Member of the Newfoundland House of Assembly for Port de Grave
- In office November 7, 1859 – November 29, 1866
- Preceded by: Robert Brown
- Succeeded by: Robert Pinsent

Personal details
- Born: 1804 Blandford, Dorset, England
- Died: November 29, 1866 (aged 61–62) Carbonear, Newfoundland Colony
- Party: Conservative
- Relatives: Bob Bartlett (great-grandson)
- Occupation: Merchant

= John Leamon =

Newfoundland politician (1804–1866)

John Leamon (1804 – November 29, 1866) was an English-born merchant and politician in Newfoundland. He represented Port de Grave in the Newfoundland House of Assembly from 1859 to 1866 as a Conservative.
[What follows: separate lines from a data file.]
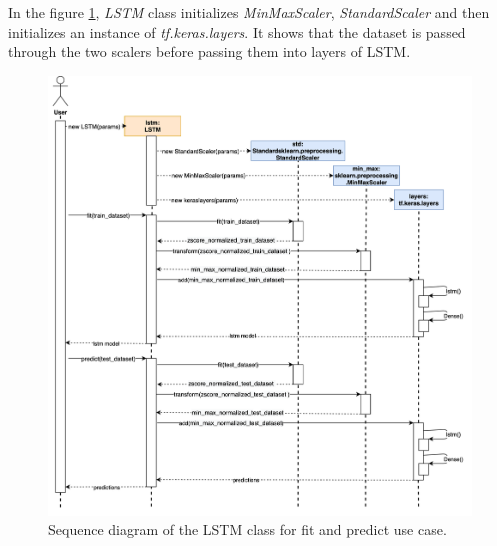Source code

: In the figure \ref{fig:rul_seq_lstm}, \textit{LSTM} class initializes \textit{MinMaxScaler}, \textit{StandardScaler} and then initializes an instance of \textit{tf.keras.layers}. It shows that the dataset is passed through the two scalers before passing them into layers of LSTM.
\begin{figure}[H]
    \centering
    \includegraphics[width=\textwidth]{gfx/rul_seq_lstm}
    \caption{Sequence diagram of the LSTM class for fit and predict use case.}
    \label{fig:rul_seq_lstm}
\end{figure}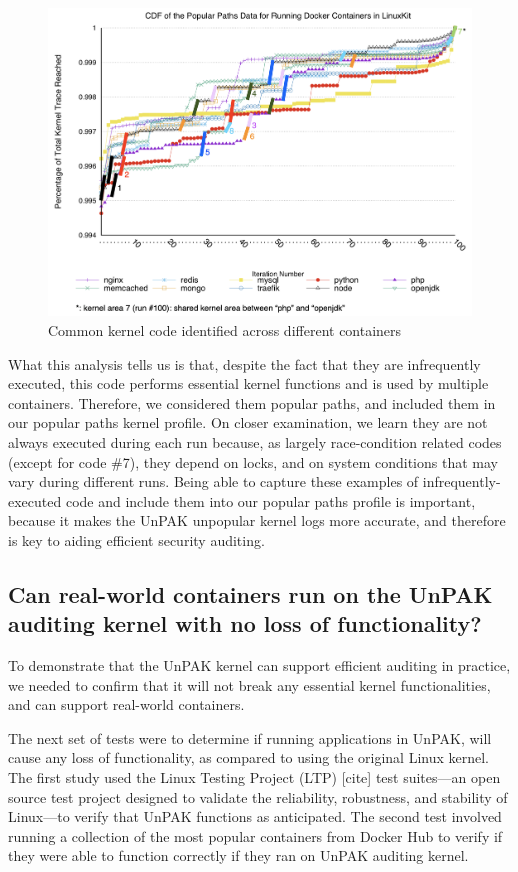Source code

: \begin{figure}
\centering
\includegraphics[width=1.5\columnwidth]{diagram/cdf-marked.png}
\caption{\small Common kernel code identified across different containers}
\label{fig:cdf-marked}
\end{figure}

What this analysis tells us is that, despite the fact that they are infrequently executed, this  code performs essential kernel functions and is used by multiple containers. 
Therefore, we considered them popular paths, and included them in our popular paths kernel profile. On closer examination, we learn they are not always executed during each run  because, 
as largely race-condition related codes (except for code \#7), they depend on locks, and on system conditions that may vary during different runs. 
Being able to capture these examples of infrequently-executed code and include them into our popular paths profile is important, because it makes the UnPAK unpopular kernel logs more accurate, 
and therefore is key to aiding efficient security auditing. 


\subsection{Can real-world containers run on the UnPAK auditing kernel with no loss of functionality?}
\label{sec.evaluation.3} 
To demonstrate that the UnPAK kernel can support efficient auditing in practice, we needed to confirm that it will not break any essential kernel functionalities, and can support real-world containers.

The next set of tests were to determine if  running applications in UnPAK, will cause any loss of functionality, as compared to using the original Linux kernel. 
The first study used the Linux Testing Project (LTP) [cite] test suites—an open source test project designed to validate the reliability, robustness, and stability of Linux—to verify that 
UnPAK functions as anticipated. The second test involved running a collection of the most popular containers from Docker Hub to verify if they were able to function correctly if they ran on UnPAK auditing kernel.

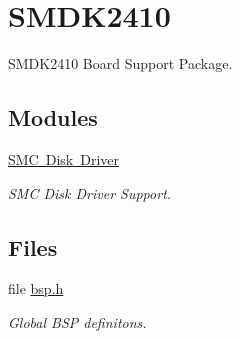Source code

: \hypertarget{group__RTEMSBSPsARMSMDK2410}{}\section{S\+M\+D\+K2410}
\label{group__RTEMSBSPsARMSMDK2410}


S\+M\+D\+K2410 Board Support Package.  


\subsection*{Modules}
\begin{DoxyCompactItemize}
\item 
\mbox{\hyperlink{group__smdk2410__smc}{S\+M\+C Disk Driver}}
\begin{DoxyCompactList}\small\item\em S\+MC Disk Driver Support. \end{DoxyCompactList}\end{DoxyCompactItemize}
\subsection*{Files}
\begin{DoxyCompactItemize}
\item 
file \mbox{\hyperlink{bsps_2arm_2smdk2410_2include_2bsp_8h}{bsp.\+h}}
\begin{DoxyCompactList}\small\item\em Global B\+SP definitons. \end{DoxyCompactList}\end{DoxyCompactItemize}
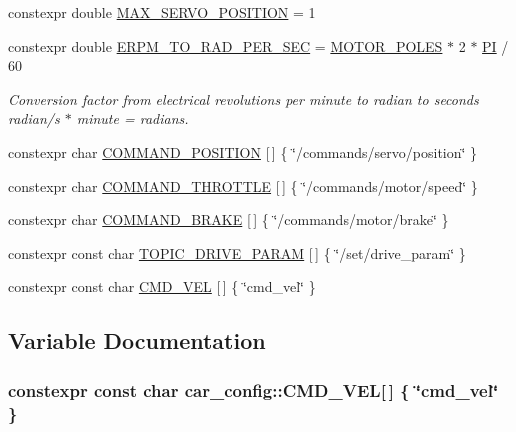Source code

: \begin{DoxyCompactItemize}
constexpr double \hyperlink{namespacecar__config_af1712762f3ad9f8805ba474d5f3e7274}{M\+A\+X\+\_\+\+S\+E\+R\+V\+O\+\_\+\+P\+O\+S\+I\+T\+I\+ON} = 1
\item 
constexpr double \hyperlink{namespacecar__config_a877c4a772a47f4737d9f03fe8a22e106}{E\+R\+P\+M\+\_\+\+T\+O\+\_\+\+R\+A\+D\+\_\+\+P\+E\+R\+\_\+\+S\+EC} = \hyperlink{namespacecar__config_a611a0f02cf52db1d438a2dd53b642cd5}{M\+O\+T\+O\+R\+\_\+\+P\+O\+L\+ES} $\ast$ 2 $\ast$ \hyperlink{namespacecar__config_a90cb9957197db8924811c447bc98703a}{PI} / 60
\begin{DoxyCompactList}\small\item\em Conversion factor from electrical revolutions per minute to radian to seconds  radian/s $\ast$ minute = radians. \end{DoxyCompactList}\item 
constexpr char \hyperlink{namespacecar__config_a6008524bf1090f0ab0c994b2f80dcb22}{C\+O\+M\+M\+A\+N\+D\+\_\+\+P\+O\+S\+I\+T\+I\+ON} \mbox{[}$\,$\mbox{]} \{ \char`\"{}/commands/servo/position\char`\"{} \}
\item 
constexpr char \hyperlink{namespacecar__config_afdb192c52a9126c0bedf2ca4a7c99c2a}{C\+O\+M\+M\+A\+N\+D\+\_\+\+T\+H\+R\+O\+T\+T\+LE} \mbox{[}$\,$\mbox{]} \{ \char`\"{}/commands/motor/speed\char`\"{} \}
\item 
constexpr char \hyperlink{namespacecar__config_ab3b957004ca9df19d509c984937723f7}{C\+O\+M\+M\+A\+N\+D\+\_\+\+B\+R\+A\+KE} \mbox{[}$\,$\mbox{]} \{ \char`\"{}/commands/motor/brake\char`\"{} \}
\item 
constexpr const char \hyperlink{namespacecar__config_a329dea882fb03eb1cec1af42977fa0c6}{T\+O\+P\+I\+C\+\_\+\+D\+R\+I\+V\+E\+\_\+\+P\+A\+R\+AM} \mbox{[}$\,$\mbox{]} \{ \char`\"{}/set/drive\+\_\+param\char`\"{} \}
\item 
constexpr const char \hyperlink{namespacecar__config_aba040863633ec405f179baf953ba002c}{C\+M\+D\+\_\+\+V\+EL} \mbox{[}$\,$\mbox{]} \{ \char`\"{}cmd\+\_\+vel\char`\"{} \}
\end{DoxyCompactItemize}


\subsection{Variable Documentation}
\subsubsection[{\texorpdfstring{C\+M\+D\+\_\+\+V\+EL}{CMD_VEL}}]{\setlength{\rightskip}{0pt plus 5cm}constexpr const char car\+\_\+config\+::\+C\+M\+D\+\_\+\+V\+EL\mbox{[}$\,$\mbox{]} \{ \char`\"{}cmd\+\_\+vel\char`\"{} \}}\hypertarget{namespacecar__config_aba040863633ec405f179baf953ba002c}{}\label{namespacecar__config_aba040863633ec405f179baf953ba002c}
The son of Robert Leamon and Mary Cozens, he was born in Blandford and came to Brigus as an agent of Charles Cozens. From 1828 to 1833, Leamon operated in partnership with Cozens. He was a major supplier at Brigus and ran a large fishing station at Indian Harbour. Leamon originally built his home on his property near Makinsons in 1830 but, during the winter of 1833–34, moved the house ten kilometres to Brigus. He also served as road commissioner, as a member of the school board and as a justice of the peace. He married Suzanna Norman.

Hawthorne Cottage, his former home, has been designated a Canadian National Historic Site. From 1885 to 1946, it was the home of Robert Bartlett, Leamon's great grandson.